Start of TEXT SHOWN

By David HPublished 7 years ago 5 min read
Star Trek in David Ahl's Basic Computer Games

The letter said, "We have decided to suspend your use of the University Computers until this issue has been investigated." I was busted!

Back in those days, in the early 80s in the UK, there were no laws that could get you locked up or fined for hacking, luckily for me. I had to resit an exam to get my degree, but I didn't need a computer for that.

The hacking started in my first year, three years earlier. Within a week or two of starting as a freshman in late 1977, I'd learned and got bored with BASIC, the programming language we all needed to know.

In those days, personal computers (CBM Pet, TRS-80, or Apple II) cost a minimum of $1,500 and no one that I knew owned one. My computer access was only during the week via old teletypes or ancient VDUs in a computer building. We time-shared access to a creaking ICL 1904A mainframe that ran out of steam when just three people played the old BASIC Star Trek game. If you've got a copy of the David Ahl's Basic Computer Games book with all the game listings in BASIC, you'll find it listed there. I've still got my copy...

The 1904A mainframe ran an interactive service and was paired with another mainframe, an ICL 1906S that did all the serious work. This was typical of 1970s data processing with punched cards and jobs run in batches. You put the job cards in and two hours later came back for the printouts. Huge line printers spat out reams of printouts at high speed under the control of George, ICL's very own mainframe operating system.

This was a much more innocent time. When I started using it 1977, I was given account number BAFC1068 and didn't need a password at all to log into the interactive service on the 1904A. In the computing building that was located down a Victorian mews, we had a room with eight teletypes and VDUs that connected remotely to the big computer center that held the mainframes. The room also possessed a tatty manual that listed the available commands, all 20 of them. You could log in, edit files, run programs, etc.

Now out of curiosity, I figured that with two letters there could be a maximum of 26 x 26 = 676 commands and wrote a program to generate a text file of all 676. I then ran it as a batch file. Most lines produced "command unknown" errors but I hit gold and found ten unlisted commands. One, in particular, was CX, short for context and it altered your state as a user. CX LOGIN for example instantly logged you in without needing an account number or even doing a login.

As I found out a few days later, when I logged in with CX, you had no resources allocated and the first time I loaded the Basic Interpreter the computer crashed. Now it's not great when you blue screen a PC but doing it to a mainframe and causing a dozen people to lose all their unsaved work is definitely a bad ass thing to do.

End of TEXT SHOWN
Start of RECORD SET

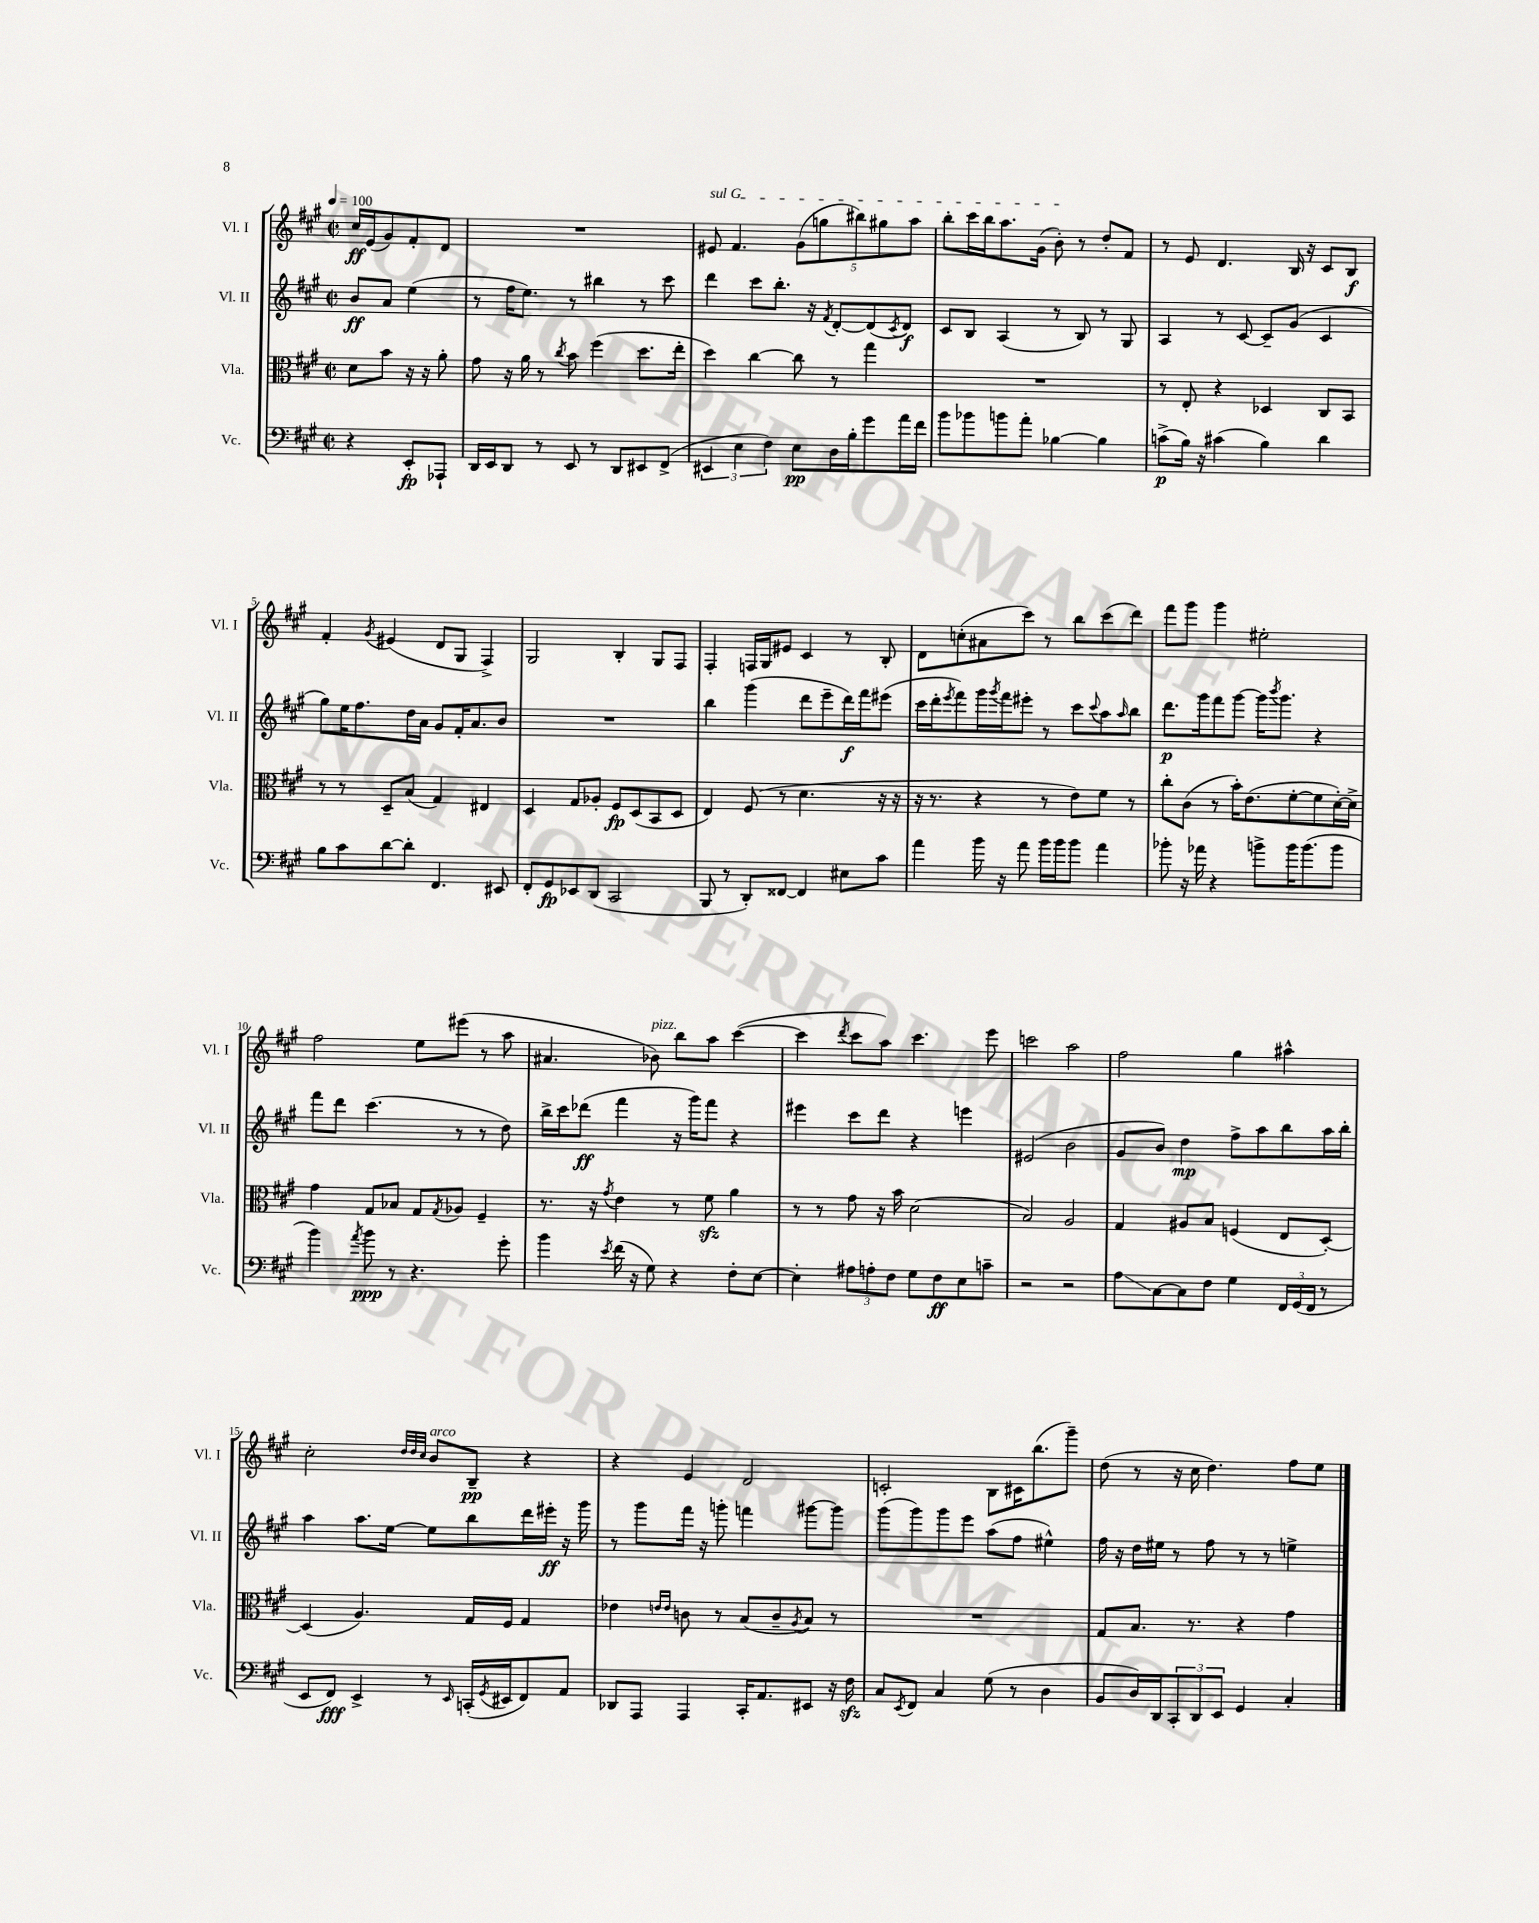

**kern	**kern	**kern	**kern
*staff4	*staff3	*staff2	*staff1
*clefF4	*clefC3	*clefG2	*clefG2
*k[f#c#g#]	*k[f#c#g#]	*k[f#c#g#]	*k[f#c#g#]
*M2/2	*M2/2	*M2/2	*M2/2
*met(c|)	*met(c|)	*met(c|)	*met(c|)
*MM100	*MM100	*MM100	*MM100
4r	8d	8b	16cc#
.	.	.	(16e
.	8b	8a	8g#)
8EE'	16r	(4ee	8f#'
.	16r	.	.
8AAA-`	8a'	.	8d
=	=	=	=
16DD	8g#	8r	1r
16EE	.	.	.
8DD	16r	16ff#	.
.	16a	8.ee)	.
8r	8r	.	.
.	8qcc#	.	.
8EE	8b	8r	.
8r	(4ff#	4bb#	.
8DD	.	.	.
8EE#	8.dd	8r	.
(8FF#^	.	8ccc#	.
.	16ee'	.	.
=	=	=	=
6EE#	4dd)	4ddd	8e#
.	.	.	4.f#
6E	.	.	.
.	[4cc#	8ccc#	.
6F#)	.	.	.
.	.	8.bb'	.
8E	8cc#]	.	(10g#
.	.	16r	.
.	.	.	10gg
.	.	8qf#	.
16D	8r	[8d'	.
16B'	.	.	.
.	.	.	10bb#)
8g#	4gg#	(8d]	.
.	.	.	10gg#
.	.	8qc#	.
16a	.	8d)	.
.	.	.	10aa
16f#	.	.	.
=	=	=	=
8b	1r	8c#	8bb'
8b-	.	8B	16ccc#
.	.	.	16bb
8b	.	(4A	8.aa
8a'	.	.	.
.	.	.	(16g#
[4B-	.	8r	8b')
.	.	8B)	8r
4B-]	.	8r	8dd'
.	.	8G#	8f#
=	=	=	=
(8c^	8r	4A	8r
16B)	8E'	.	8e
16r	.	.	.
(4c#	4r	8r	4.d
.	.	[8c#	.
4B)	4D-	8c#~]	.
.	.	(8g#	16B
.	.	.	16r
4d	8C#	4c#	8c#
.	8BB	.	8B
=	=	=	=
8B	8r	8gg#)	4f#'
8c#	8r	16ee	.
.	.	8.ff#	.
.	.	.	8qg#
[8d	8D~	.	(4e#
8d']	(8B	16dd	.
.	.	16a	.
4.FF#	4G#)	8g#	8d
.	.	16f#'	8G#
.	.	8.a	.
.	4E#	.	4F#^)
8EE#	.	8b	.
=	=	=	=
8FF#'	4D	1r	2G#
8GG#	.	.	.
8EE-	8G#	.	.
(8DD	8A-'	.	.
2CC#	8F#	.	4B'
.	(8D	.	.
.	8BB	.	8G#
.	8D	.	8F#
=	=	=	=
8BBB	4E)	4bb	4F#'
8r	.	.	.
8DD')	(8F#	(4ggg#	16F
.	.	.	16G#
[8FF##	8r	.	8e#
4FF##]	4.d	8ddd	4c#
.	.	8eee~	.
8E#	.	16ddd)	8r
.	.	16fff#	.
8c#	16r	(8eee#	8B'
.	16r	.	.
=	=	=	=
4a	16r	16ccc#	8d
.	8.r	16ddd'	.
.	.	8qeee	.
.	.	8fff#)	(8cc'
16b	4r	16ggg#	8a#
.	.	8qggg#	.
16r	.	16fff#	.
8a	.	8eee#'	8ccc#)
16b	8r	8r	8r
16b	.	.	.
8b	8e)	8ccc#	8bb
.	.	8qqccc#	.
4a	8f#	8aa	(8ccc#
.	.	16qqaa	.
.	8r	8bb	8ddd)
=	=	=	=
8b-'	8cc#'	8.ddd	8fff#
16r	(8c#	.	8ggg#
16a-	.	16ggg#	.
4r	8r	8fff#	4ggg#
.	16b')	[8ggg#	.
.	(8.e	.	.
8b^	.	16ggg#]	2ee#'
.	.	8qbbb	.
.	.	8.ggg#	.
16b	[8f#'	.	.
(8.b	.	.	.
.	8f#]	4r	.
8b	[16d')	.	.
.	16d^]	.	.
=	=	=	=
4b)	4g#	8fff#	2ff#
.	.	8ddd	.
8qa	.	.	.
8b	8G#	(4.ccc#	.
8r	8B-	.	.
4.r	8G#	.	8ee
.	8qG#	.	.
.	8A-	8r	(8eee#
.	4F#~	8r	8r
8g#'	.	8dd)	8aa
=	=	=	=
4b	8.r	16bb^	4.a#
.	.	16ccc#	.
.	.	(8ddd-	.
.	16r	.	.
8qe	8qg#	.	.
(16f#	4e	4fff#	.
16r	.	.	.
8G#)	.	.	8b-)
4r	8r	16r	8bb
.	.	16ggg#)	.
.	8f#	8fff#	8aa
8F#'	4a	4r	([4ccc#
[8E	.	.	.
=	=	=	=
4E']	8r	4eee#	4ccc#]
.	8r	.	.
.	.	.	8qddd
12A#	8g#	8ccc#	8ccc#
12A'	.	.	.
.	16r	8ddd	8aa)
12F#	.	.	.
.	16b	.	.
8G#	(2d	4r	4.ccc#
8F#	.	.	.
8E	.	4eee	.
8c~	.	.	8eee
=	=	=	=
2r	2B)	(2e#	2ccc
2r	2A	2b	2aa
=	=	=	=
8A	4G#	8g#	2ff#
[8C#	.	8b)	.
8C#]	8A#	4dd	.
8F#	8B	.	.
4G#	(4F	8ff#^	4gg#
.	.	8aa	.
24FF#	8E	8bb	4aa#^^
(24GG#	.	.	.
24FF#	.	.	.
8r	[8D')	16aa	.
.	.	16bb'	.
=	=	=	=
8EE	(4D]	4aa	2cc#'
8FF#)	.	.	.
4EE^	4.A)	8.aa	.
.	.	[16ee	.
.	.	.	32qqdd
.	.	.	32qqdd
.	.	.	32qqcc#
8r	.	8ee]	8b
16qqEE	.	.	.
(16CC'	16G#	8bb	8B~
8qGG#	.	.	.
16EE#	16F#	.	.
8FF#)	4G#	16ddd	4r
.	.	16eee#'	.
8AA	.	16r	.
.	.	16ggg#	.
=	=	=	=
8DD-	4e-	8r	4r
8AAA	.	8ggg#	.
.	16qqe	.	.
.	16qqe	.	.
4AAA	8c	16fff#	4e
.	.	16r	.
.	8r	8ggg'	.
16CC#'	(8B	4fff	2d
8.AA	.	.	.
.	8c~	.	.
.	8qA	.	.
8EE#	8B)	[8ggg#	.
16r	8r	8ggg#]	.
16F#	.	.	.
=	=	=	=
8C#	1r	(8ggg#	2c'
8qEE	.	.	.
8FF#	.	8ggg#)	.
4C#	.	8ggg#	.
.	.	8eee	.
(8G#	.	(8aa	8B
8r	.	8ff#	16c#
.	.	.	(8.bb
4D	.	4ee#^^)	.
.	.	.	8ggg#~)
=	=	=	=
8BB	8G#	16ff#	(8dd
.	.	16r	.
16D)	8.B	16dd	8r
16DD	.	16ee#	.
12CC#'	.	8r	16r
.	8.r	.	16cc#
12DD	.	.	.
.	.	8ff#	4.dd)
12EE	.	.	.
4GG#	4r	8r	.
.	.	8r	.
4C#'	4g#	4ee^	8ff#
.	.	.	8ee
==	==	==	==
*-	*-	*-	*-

End of RECORD SET

(WORK INSTRUCTIONS)
A) List every computer model named in the mainframe story.
B) Answer these from the mainframe story:
(i) What account number was the writer given in 1977?
(ii) How many unlisted commands did the writer's program turn up?
(iii) How long after putting in the job cards did you come back for the printouts?
C) Copy the part of the mainframe story starting with "In those days, personal" and going on through "got my copy...".

(SOLUTIONS TO THE EXERCISE)
A) CBM Pet, TRS-80, Apple II, ICL 1904A, ICL 1906S

B)
(i) BAFC1068
(ii) Ten
(iii) Two hours later

C)
In those days, personal computers (CBM Pet, TRS-80, or Apple II) cost a minimum of $1,500 and no one that I knew owned one. My computer access was only during the week via old teletypes or ancient VDUs in a computer building. We time-shared access to a creaking ICL 1904A mainframe that ran out of steam when just three people played the old BASIC Star Trek game. If you've got a copy of the David Ahl's Basic Computer Games book with all the game listings in BASIC, you'll find it listed there. I've still got my copy...